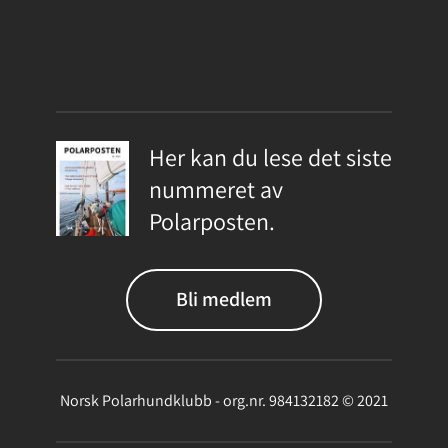
Her kan du lese det siste
nummeret av
Polarposten.
Bli medlem
Norsk Polarhundklubb - org.nr. 984132182 © 2021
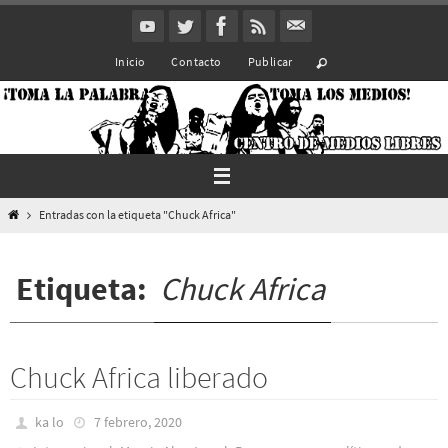
Ir
al
Inicio
Contacto
Publicar
contenido
Inicio
Entradas con la etiqueta "Chuck Africa"
Etiqueta:
Chuck Africa
Chuck Africa liberado
ka lo
7 febrero, 2020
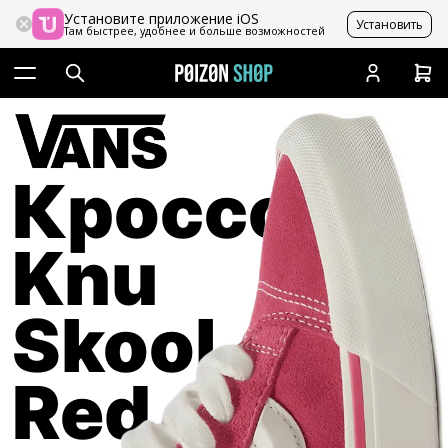
Установите приложение iOS
Установить
Там быстрее, удобнее и больше возможностей
Кроссовки
Knu
Skool
Red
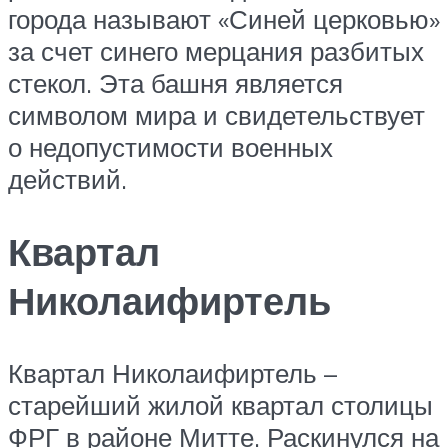
города называют «Синей церковью»
за счет синего мерцания разбитых
стекол. Эта башня является
символом мира и свидетельствует
о недопустимости военных
действий.
Квартал
Николаифиртель
Квартал Николаифиртель –
старейший жилой квартал столицы
ФРГ в районе Митте. Раскинулся на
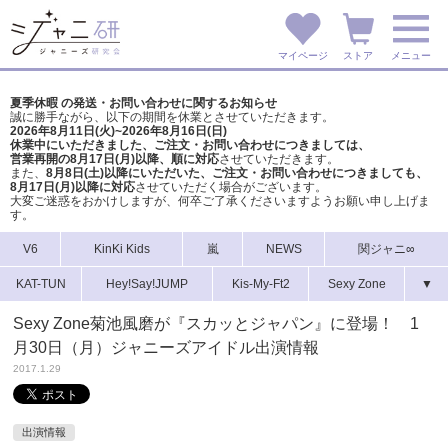
マイページ
ストア
メニュー
夏季休暇 の発送・お問い合わせに関するお知らせ
誠に勝手ながら、以下の期間を休業とさせていただきます。
2026年8月11日(火)~2026年8月16日(日)
休業中にいただきました、ご注文・お問い合わせにつきましては、
営業再開の8月17日(月)以降、順に対応
させていただきます。
また、
8月8日(土)以降にいただいた、ご注文・
お問い合わせにつきましても、
8月17日(月)以降に対応
させていただく場合がございます。
大変ご迷惑をおかけしますが、
何卒ご了承くださいますようお願い申し上げま
す。
V6
KinKi Kids
嵐
NEWS
関ジャニ∞
KAT-TUN
Hey!Say!JUMP
Kis-My-Ft2
Sexy Zone
▼
Sexy Zone菊池風磨が『スカッとジャパン』に登場！ 1
月30日（月）ジャニーズアイドル出演情報
2017.1.29
出演情報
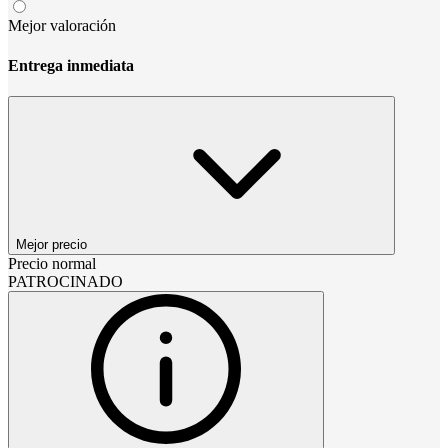
Mejor valoración
Entrega inmediata
Mejor precio
Precio normal
PATROCINADO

= = = = = = =

**Problem:**
Word for word, write out the full listing, leaving the pictures aside.

**Result of the exercise:**
Her kan du lese det siste
nummeret av
Polarposten.
Bli medlem
Norsk Polarhundklubb - org.nr. 984132182 © 2021
Ir
al
Inicio
Contacto
Publicar
contenido
Inicio
Entradas con la etiqueta "Chuck Africa"
Etiqueta:
Chuck Africa
Chuck Africa liberado
ka lo
7 febrero, 2020
Установите приложение iOS
Установить
Там быстрее, удобнее и больше возможностей
Кроссовки
Knu
Skool
Red
города называют «Синей церковью»
за счет синего мерцания разбитых
стекол. Эта башня является
символом мира и свидетельствует
о недопустимости военных
действий.
Квартал
Николаифиртель
Квартал Николаифиртель –
старейший жилой квартал столицы
ФРГ в районе Митте. Раскинулся на
マイページ
ストア
メニュー
夏季休暇 の発送・お問い合わせに関するお知らせ
誠に勝手ながら、以下の期間を休業とさせていただきます。
2026年8月11日(火)~2026年8月16日(日)
休業中にいただきました、ご注文・お問い合わせにつきましては、
営業再開の8月17日(月)以降、順に対応
させていただきます。
また、
8月8日(土)以降にいただいた、ご注文・
お問い合わせにつきましても、
8月17日(月)以降に対応
させていただく場合がございます。
大変ご迷惑をおかけしますが、
何卒ご了承くださいますようお願い申し上げま
す。
V6
KinKi Kids
嵐
NEWS
関ジャニ∞
KAT-TUN
Hey!Say!JUMP
Kis-My-Ft2
Sexy Zone
▼
Sexy Zone菊池風磨が『スカッとジャパン』に登場！ 1
月30日（月）ジャニーズアイドル出演情報
2017.1.29
出演情報
Mejor valoración
Entrega inmediata
Mejor precio
Precio normal
PATROCINADO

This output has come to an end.